Saved entries:
- Opening Delimiter -
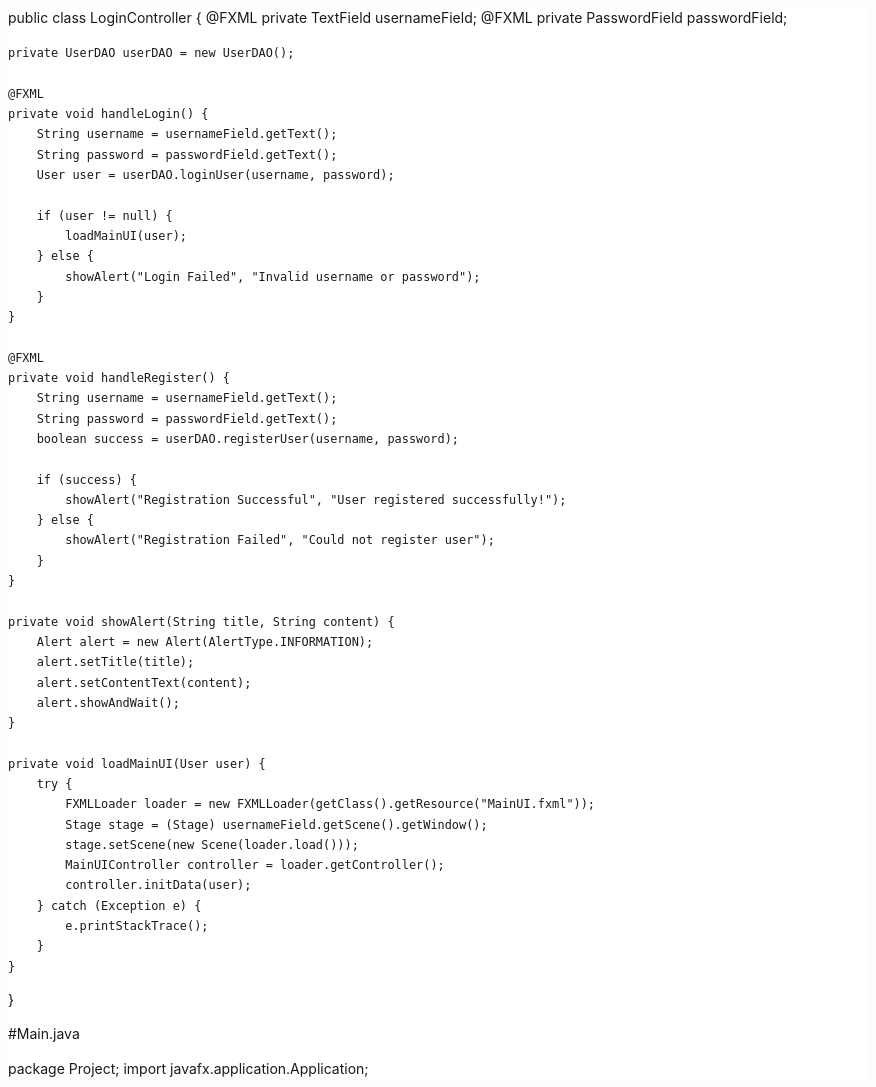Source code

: public class LoginController {
    @FXML private TextField usernameField;
    @FXML private PasswordField passwordField;

    private UserDAO userDAO = new UserDAO();

    @FXML
    private void handleLogin() {
        String username = usernameField.getText();
        String password = passwordField.getText();
        User user = userDAO.loginUser(username, password);

        if (user != null) {
            loadMainUI(user);
        } else {
            showAlert("Login Failed", "Invalid username or password");
        }
    }

    @FXML
    private void handleRegister() {
        String username = usernameField.getText();
        String password = passwordField.getText();
        boolean success = userDAO.registerUser(username, password);

        if (success) {
            showAlert("Registration Successful", "User registered successfully!");
        } else {
            showAlert("Registration Failed", "Could not register user");
        }
    }

    private void showAlert(String title, String content) {
        Alert alert = new Alert(AlertType.INFORMATION);
        alert.setTitle(title);
        alert.setContentText(content);
        alert.showAndWait();
    }

    private void loadMainUI(User user) {
        try {
            FXMLLoader loader = new FXMLLoader(getClass().getResource("MainUI.fxml"));
            Stage stage = (Stage) usernameField.getScene().getWindow();
            stage.setScene(new Scene(loader.load()));
            MainUIController controller = loader.getController();
            controller.initData(user);
        } catch (Exception e) {
            e.printStackTrace();
        }
    }
}

#Main.java

package Project;
import javafx.application.Application;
- Closing Delimiter -
■ Directive: All entries should be reproduced exactly; no picture belongs in the result.

■ Problem solution:
Source code

: public class LoginController {
    @FXML private TextField usernameField;
    @FXML private PasswordField passwordField;

    private UserDAO userDAO = new UserDAO();

    @FXML
    private void handleLogin() {
        String username = usernameField.getText();
        String password = passwordField.getText();
        User user = userDAO.loginUser(username, password);

        if (user != null) {
            loadMainUI(user);
        } else {
            showAlert("Login Failed", "Invalid username or password");
        }
    }

    @FXML
    private void handleRegister() {
        String username = usernameField.getText();
        String password = passwordField.getText();
        boolean success = userDAO.registerUser(username, password);

        if (success) {
            showAlert("Registration Successful", "User registered successfully!");
        } else {
            showAlert("Registration Failed", "Could not register user");
        }
    }

    private void showAlert(String title, String content) {
        Alert alert = new Alert(AlertType.INFORMATION);
        alert.setTitle(title);
        alert.setContentText(content);
        alert.showAndWait();
    }

    private void loadMainUI(User user) {
        try {
            FXMLLoader loader = new FXMLLoader(getClass().getResource("MainUI.fxml"));
            Stage stage = (Stage) usernameField.getScene().getWindow();
            stage.setScene(new Scene(loader.load()));
            MainUIController controller = loader.getController();
            controller.initData(user);
        } catch (Exception e) {
            e.printStackTrace();
        }
    }
}

#Main.java

package Project;
import javafx.application.Application;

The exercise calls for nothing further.